Exercise brief
Turn all of the data below into a Markdown table with two columns: Number, for the row number, and Entry, for the line. Skip blank lines and leave the pictures out of the answer.

Working data
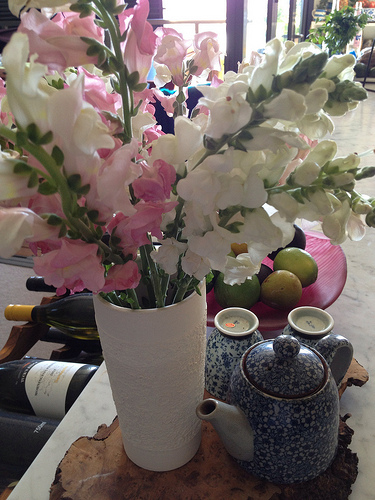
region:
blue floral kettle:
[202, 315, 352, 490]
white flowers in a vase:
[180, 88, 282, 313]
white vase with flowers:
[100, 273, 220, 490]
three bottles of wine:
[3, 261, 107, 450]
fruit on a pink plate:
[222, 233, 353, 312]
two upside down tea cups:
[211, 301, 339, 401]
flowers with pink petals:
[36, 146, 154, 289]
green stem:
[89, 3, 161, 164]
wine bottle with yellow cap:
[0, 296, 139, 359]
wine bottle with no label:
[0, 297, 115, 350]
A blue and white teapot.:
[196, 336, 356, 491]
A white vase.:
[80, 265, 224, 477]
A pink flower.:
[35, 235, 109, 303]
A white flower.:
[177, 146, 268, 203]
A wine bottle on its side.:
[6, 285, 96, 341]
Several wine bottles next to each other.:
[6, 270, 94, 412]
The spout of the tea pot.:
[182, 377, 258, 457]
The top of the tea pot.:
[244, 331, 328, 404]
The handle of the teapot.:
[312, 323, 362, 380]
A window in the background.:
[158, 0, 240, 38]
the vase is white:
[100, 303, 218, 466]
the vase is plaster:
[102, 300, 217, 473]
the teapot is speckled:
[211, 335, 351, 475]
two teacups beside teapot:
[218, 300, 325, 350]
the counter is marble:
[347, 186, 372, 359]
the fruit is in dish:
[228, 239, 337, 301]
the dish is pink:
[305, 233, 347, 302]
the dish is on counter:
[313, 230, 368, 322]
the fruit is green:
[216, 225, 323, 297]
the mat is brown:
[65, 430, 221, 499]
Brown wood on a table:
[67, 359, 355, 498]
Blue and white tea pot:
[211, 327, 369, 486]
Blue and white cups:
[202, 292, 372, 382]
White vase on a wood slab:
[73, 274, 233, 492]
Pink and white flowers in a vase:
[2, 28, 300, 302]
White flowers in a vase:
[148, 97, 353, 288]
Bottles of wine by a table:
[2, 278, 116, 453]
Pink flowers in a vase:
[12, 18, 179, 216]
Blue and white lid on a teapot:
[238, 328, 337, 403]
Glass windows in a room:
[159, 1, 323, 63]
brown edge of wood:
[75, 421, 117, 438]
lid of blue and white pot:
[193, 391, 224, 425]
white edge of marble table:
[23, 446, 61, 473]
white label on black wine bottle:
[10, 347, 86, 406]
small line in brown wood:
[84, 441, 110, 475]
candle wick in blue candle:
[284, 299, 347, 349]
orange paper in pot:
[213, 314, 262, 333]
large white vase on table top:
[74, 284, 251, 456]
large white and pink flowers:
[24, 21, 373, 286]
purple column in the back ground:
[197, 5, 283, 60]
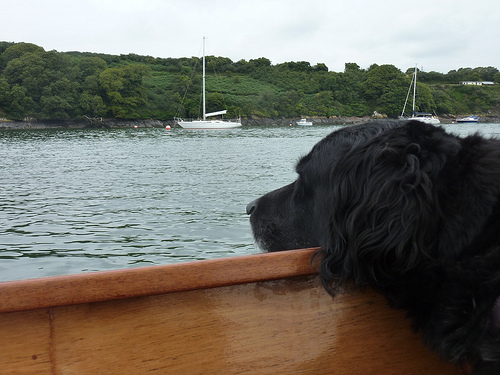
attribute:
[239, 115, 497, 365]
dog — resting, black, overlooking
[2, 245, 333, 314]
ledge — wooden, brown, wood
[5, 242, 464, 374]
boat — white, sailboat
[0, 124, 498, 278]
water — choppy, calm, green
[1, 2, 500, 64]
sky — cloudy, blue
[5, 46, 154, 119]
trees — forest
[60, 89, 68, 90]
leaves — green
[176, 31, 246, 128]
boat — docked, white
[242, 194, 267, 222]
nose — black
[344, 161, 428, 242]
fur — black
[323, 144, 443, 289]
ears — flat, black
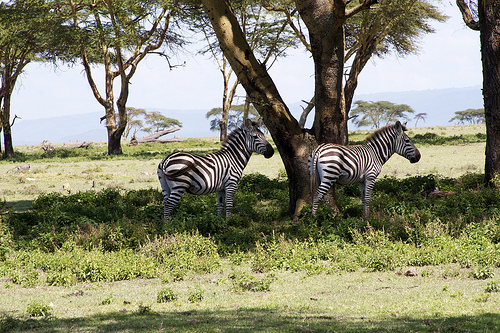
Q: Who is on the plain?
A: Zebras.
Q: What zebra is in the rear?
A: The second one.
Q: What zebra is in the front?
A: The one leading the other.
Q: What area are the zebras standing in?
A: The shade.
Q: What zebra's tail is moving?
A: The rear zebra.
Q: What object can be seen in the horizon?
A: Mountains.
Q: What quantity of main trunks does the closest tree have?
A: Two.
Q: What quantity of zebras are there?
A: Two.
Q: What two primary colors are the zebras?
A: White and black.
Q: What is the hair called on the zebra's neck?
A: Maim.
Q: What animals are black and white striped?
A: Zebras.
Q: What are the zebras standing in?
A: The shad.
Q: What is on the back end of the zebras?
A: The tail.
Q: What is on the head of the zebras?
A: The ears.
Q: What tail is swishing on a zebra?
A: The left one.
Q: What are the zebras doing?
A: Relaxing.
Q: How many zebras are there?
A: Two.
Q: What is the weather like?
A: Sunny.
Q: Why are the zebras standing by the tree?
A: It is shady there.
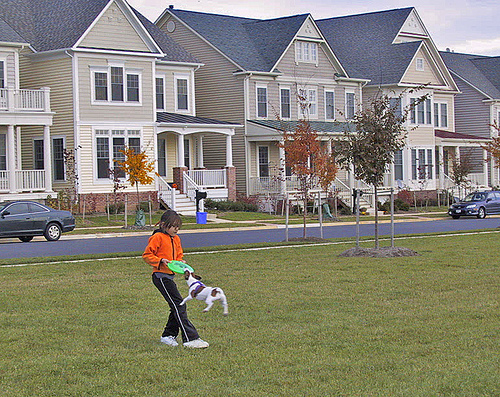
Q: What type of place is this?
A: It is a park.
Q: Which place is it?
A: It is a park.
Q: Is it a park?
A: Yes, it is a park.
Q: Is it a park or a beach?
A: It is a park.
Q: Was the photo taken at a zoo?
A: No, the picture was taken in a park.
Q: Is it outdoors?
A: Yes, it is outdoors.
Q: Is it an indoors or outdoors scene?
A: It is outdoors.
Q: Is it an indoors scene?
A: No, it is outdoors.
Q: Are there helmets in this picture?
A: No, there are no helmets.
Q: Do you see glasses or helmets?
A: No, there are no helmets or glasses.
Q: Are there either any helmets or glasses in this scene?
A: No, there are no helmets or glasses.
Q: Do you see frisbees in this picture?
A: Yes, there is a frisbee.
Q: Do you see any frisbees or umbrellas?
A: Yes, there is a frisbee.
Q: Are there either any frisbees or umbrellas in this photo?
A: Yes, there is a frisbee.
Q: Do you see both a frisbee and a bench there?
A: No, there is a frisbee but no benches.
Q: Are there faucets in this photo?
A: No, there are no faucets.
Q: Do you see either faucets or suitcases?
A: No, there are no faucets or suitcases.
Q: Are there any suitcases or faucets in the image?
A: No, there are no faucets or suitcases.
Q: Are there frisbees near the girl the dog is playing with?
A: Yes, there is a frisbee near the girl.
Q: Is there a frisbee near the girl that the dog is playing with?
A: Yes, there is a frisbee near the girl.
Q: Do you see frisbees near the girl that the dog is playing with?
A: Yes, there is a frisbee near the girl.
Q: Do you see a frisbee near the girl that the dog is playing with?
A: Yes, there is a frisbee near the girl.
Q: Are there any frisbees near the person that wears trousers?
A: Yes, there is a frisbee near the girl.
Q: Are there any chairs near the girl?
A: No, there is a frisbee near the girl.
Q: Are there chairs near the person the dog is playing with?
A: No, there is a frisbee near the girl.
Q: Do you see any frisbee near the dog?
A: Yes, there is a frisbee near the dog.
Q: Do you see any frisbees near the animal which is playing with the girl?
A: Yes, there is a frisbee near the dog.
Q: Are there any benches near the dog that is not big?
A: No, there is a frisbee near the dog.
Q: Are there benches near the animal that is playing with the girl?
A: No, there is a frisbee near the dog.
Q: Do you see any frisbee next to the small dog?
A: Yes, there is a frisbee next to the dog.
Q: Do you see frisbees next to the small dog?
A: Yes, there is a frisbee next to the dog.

Task output
| Number | Entry |
|---|---|
| 1 | region: |
| 2 | blue floral kettle: |
| 3 | [202, 315, 352, 490] |
| 4 | white flowers in a vase: |
| 5 | [180, 88, 282, 313] |
| 6 | white vase with flowers: |
| 7 | [100, 273, 220, 490] |
| 8 | three bottles of wine: |
| 9 | [3, 261, 107, 450] |
| 10 | fruit on a pink plate: |
| 11 | [222, 233, 353, 312] |
| 12 | two upside down tea cups: |
| 13 | [211, 301, 339, 401] |
| 14 | flowers with pink petals: |
| 15 | [36, 146, 154, 289] |
| 16 | green stem: |
| 17 | [89, 3, 161, 164] |
| 18 | wine bottle with yellow cap: |
| 19 | [0, 296, 139, 359] |
| 20 | wine bottle with no label: |
| 21 | [0, 297, 115, 350] |
| 22 | A blue and white teapot.: |
| 23 | [196, 336, 356, 491] |
| 24 | A white vase.: |
| 25 | [80, 265, 224, 477] |
| 26 | A pink flower.: |
| 27 | [35, 235, 109, 303] |
| 28 | A white flower.: |
| 29 | [177, 146, 268, 203] |
| 30 | A wine bottle on its side.: |
| 31 | [6, 285, 96, 341] |
| 32 | Several wine bottles next to each other.: |
| 33 | [6, 270, 94, 412] |
| 34 | The spout of the tea pot.: |
| 35 | [182, 377, 258, 457] |
| 36 | The top of the tea pot.: |
| 37 | [244, 331, 328, 404] |
| 38 | The handle of the teapot.: |
| 39 | [312, 323, 362, 380] |
| 40 | A window in the background.: |
| 41 | [158, 0, 240, 38] |
| 42 | the vase is white: |
| 43 | [100, 303, 218, 466] |
| 44 | the vase is plaster: |
| 45 | [102, 300, 217, 473] |
| 46 | the teapot is speckled: |
| 47 | [211, 335, 351, 475] |
| 48 | two teacups beside teapot: |
| 49 | [218, 300, 325, 350] |
| 50 | the counter is marble: |
| 51 | [347, 186, 372, 359] |
| 52 | the fruit is in dish: |
| 53 | [228, 239, 337, 301] |
| 54 | the dish is pink: |
| 55 | [305, 233, 347, 302] |
| 56 | the dish is on counter: |
| 57 | [313, 230, 368, 322] |
| 58 | the fruit is green: |
| 59 | [216, 225, 323, 297] |
| 60 | the mat is brown: |
| 61 | [65, 430, 221, 499] |
| 62 | Brown wood on a table: |
| 63 | [67, 359, 355, 498] |
| 64 | Blue and white tea pot: |
| 65 | [211, 327, 369, 486] |
| 66 | Blue and white cups: |
| 67 | [202, 292, 372, 382] |
| 68 | White vase on a wood slab: |
| 69 | [73, 274, 233, 492] |
| 70 | Pink and white flowers in a vase: |
| 71 | [2, 28, 300, 302] |
| 72 | White flowers in a vase: |
| 73 | [148, 97, 353, 288] |
| 74 | Bottles of wine by a table: |
| 75 | [2, 278, 116, 453] |
| 76 | Pink flowers in a vase: |
| 77 | [12, 18, 179, 216] |
| 78 | Blue and white lid on a teapot: |
| 79 | [238, 328, 337, 403] |
| 80 | Glass windows in a room: |
| 81 | [159, 1, 323, 63] |
| 82 | brown edge of wood: |
| 83 | [75, 421, 117, 438] |
| 84 | lid of blue and white pot: |
| 85 | [193, 391, 224, 425] |
| 86 | white edge of marble table: |
| 87 | [23, 446, 61, 473] |
| 88 | white label on black wine bottle: |
| 89 | [10, 347, 86, 406] |
| 90 | small line in brown wood: |
| 91 | [84, 441, 110, 475] |
| 92 | candle wick in blue candle: |
| 93 | [284, 299, 347, 349] |
| 94 | orange paper in pot: |
| 95 | [213, 314, 262, 333] |
| 96 | large white vase on table top: |
| 97 | [74, 284, 251, 456] |
| 98 | large white and pink flowers: |
| 99 | [24, 21, 373, 286] |
| 100 | purple column in the back ground: |
| 101 | [197, 5, 283, 60] |
| 102 | attribute: |
| 103 | [239, 115, 497, 365] |
| 104 | dog — resting, black, overlooking |
| 105 | [2, 245, 333, 314] |
| 106 | ledge — wooden, brown, wood |
| 107 | [5, 242, 464, 374] |
| 108 | boat — white, sailboat |
| 109 | [0, 124, 498, 278] |
| 110 | water — choppy, calm, green |
| 111 | [1, 2, 500, 64] |
| 112 | sky — cloudy, blue |
| 113 | [5, 46, 154, 119] |
| 114 | trees — forest |
| 115 | [60, 89, 68, 90] |
| 116 | leaves — green |
| 117 | [176, 31, 246, 128] |
| 118 | boat — docked, white |
| 119 | [242, 194, 267, 222] |
| 120 | nose — black |
| 121 | [344, 161, 428, 242] |
| 122 | fur — black |
| 123 | [323, 144, 443, 289] |
| 124 | ears — flat, black |
| 125 | Q: Who is on the plain? |
| 126 | A: Zebras. |
| 127 | Q: What zebra is in the rear? |
| 128 | A: The second one. |
| 129 | Q: What zebra is in the front? |
| 130 | A: The one leading the other. |
| 131 | Q: What area are the zebras standing in? |
| 132 | A: The shade. |
| 133 | Q: What zebra's tail is moving? |
| 134 | A: The rear zebra. |
| 135 | Q: What object can be seen in the horizon? |
| 136 | A: Mountains. |
| 137 | Q: What quantity of main trunks does the closest tree have? |
| 138 | A: Two. |
| 139 | Q: What quantity of zebras are there? |
| 140 | A: Two. |
| 141 | Q: What two primary colors are the zebras? |
| 142 | A: White and black. |
| 143 | Q: What is the hair called on the zebra's neck? |
| 144 | A: Maim. |
| 145 | Q: What animals are black and white striped? |
| 146 | A: Zebras. |
| 147 | Q: What are the zebras standing in? |
| 148 | A: The shad. |
| 149 | Q: What is on the back end of the zebras? |
| 150 | A: The tail. |
| 151 | Q: What is on the head of the zebras? |
| 152 | A: The ears. |
| 153 | Q: What tail is swishing on a zebra? |
| 154 | A: The left one. |
| 155 | Q: What are the zebras doing? |
| 156 | A: Relaxing. |
| 157 | Q: How many zebras are there? |
| 158 | A: Two. |
| 159 | Q: What is the weather like? |
| 160 | A: Sunny. |
| 161 | Q: Why are the zebras standing by the tree? |
| 162 | A: It is shady there. |
| 163 | Q: What type of place is this? |
| 164 | A: It is a park. |
| 165 | Q: Which place is it? |
| 166 | A: It is a park. |
| 167 | Q: Is it a park? |
| 168 | A: Yes, it is a park. |
| 169 | Q: Is it a park or a beach? |
| 170 | A: It is a park. |
| 171 | Q: Was the photo taken at a zoo? |
| 172 | A: No, the picture was taken in a park. |
| 173 | Q: Is it outdoors? |
| 174 | A: Yes, it is outdoors. |
| 175 | Q: Is it an indoors or outdoors scene? |
| 176 | A: It is outdoors. |
| 177 | Q: Is it an indoors scene? |
| 178 | A: No, it is outdoors. |
| 179 | Q: Are there helmets in this picture? |
| 180 | A: No, there are no helmets. |
| 181 | Q: Do you see glasses or helmets? |
| 182 | A: No, there are no helmets or glasses. |
| 183 | Q: Are there either any helmets or glasses in this scene? |
| 184 | A: No, there are no helmets or glasses. |
| 185 | Q: Do you see frisbees in this picture? |
| 186 | A: Yes, there is a frisbee. |
| 187 | Q: Do you see any frisbees or umbrellas? |
| 188 | A: Yes, there is a frisbee. |
| 189 | Q: Are there either any frisbees or umbrellas in this photo? |
| 190 | A: Yes, there is a frisbee. |
| 191 | Q: Do you see both a frisbee and a bench there? |
| 192 | A: No, there is a frisbee but no benches. |
| 193 | Q: Are there faucets in this photo? |
| 194 | A: No, there are no faucets. |
| 195 | Q: Do you see either faucets or suitcases? |
| 196 | A: No, there are no faucets or suitcases. |
| 197 | Q: Are there any suitcases or faucets in the image? |
| 198 | A: No, there are no faucets or suitcases. |
| 199 | Q: Are there frisbees near the girl the dog is playing with? |
| 200 | A: Yes, there is a frisbee near the girl. |
| 201 | Q: Is there a frisbee near the girl that the dog is playing with? |
| 202 | A: Yes, there is a frisbee near the girl. |
| 203 | Q: Do you see frisbees near the girl that the dog is playing with? |
| 204 | A: Yes, there is a frisbee near the girl. |
| 205 | Q: Do you see a frisbee near the girl that the dog is playing with? |
| 206 | A: Yes, there is a frisbee near the girl. |
| 207 | Q: Are there any frisbees near the person that wears trousers? |
| 208 | A: Yes, there is a frisbee near the girl. |
| 209 | Q: Are there any chairs near the girl? |
| 210 | A: No, there is a frisbee near the girl. |
| 211 | Q: Are there chairs near the person the dog is playing with? |
| 212 | A: No, there is a frisbee near the girl. |
| 213 | Q: Do you see any frisbee near the dog? |
| 214 | A: Yes, there is a frisbee near the dog. |
| 215 | Q: Do you see any frisbees near the animal which is playing with the girl? |
| 216 | A: Yes, there is a frisbee near the dog. |
| 217 | Q: Are there any benches near the dog that is not big? |
| 218 | A: No, there is a frisbee near the dog. |
| 219 | Q: Are there benches near the animal that is playing with the girl? |
| 220 | A: No, there is a frisbee near the dog. |
| 221 | Q: Do you see any frisbee next to the small dog? |
| 222 | A: Yes, there is a frisbee next to the dog. |
| 223 | Q: Do you see frisbees next to the small dog? |
| 224 | A: Yes, there is a frisbee next to the dog. |